Text provided:
===============
Saturday, May 13, 2006

EVERY GENERATION

Roger Ebert, in explaining the stylistic differences between the films 2001 and 2010 (and in explaining why the former was a better film than the latter), stated in his review of the latter, "Every decade gets the film it deserves."

Substitute the word film for any number of cultural signifiers - "food," "music," "clothes," and so on, and Ebert's aphorism still holds true; our lives are defined, as a great wizard once said, by the choices we make, and, as others, both great and small have said by the "choices" imposed upon us from on high.

So, how sad - and I am trying to say this without any sense of mopey, disaffected irony or sarcasm that passes for conversation skills or insight for people of my generation - not that most such people even understand what "mopey," "disaffected," "irony," or "sarcasm" mean (I'm not sure if I understand the terms, but I understand when someone is trying to strike a pose) - it is for me to observe that every generation gets the military it deserves.

Or, more accurately, as the latter part of the Ebert equation (the "imposition" part) suggests, gets the military that is imposed on it.
===============
Task description:
Rewrite the paragraph of the text above that begins "Substitute the word film" in a shorter form, keeping its main points. The records that follow have no connection to the text.

Collected data entries
===============
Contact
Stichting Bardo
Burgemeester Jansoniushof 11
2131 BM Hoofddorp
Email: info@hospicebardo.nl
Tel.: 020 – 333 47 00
===============
The completed task:
Ebert's saying still holds if "film" is replaced with other cultural markers such as food, music or clothes. As a great wizard once said, our lives are defined by the choices we make, and, as others have said, also by the "choices" imposed on us from on high.